KULONPROGO, iNews.id - PT Angkasa Pura (AP) I mengklaim langkah merobohkan puluhan rumah warga penolak proyek bandara baru Yogyakarta atau New Yogyakarta International Airport (NYIA) di Temon, Kulonprogo sudah sesuai standar dan prosedur yang benar.
PT AP I juga sudah memberitahukan pengosongan rumah warga ke Komisi Nasional Hak Asasi Manusia (Komnas HAM), Gubernur DIY, dan Bupati Kulonprogo. "Sudah, kita sudah kirimkan surat pemberitahuan ke Komnas HAM, ke Biro Penegakan Hukum, dan Gubernur DIY," kata Project Manager Pembangunan NYIA PT AP I Yogyakarta, Sujiastono, Kamis (19/7/2018).

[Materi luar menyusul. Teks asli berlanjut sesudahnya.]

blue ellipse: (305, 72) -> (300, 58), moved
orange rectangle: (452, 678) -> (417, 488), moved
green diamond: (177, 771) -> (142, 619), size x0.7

Sujiastono menyebutkan, puluhan rumah yang dirobohkan merupakan rumah yang benar-benar kosong. Namun sebelum dirobohkan rumah-rumah tersebut dikosongkan terlebih dulu baik penghuni maupun barang-barang yang ada di dalamnya.
Atas dasar putusan pengadilan, lahan yang ditempati warga ini sudah menjadi milik negara (PT AP I). Warga sudah tidak berwenang tinggal di lokasi tersebut. Sebagai gantinya warga diberikan kompensasi yang nilainya ditentukan oleh tim apraisal.
Namun warga penolak masih enggan untuk mencairkan. Setidaknya masih ada Rp33,5 miliar dana yang belum dicairkan. "Kita siap membantu warga (mencairkan). Silakan datang ke Help Desk," tandas Sujiastono.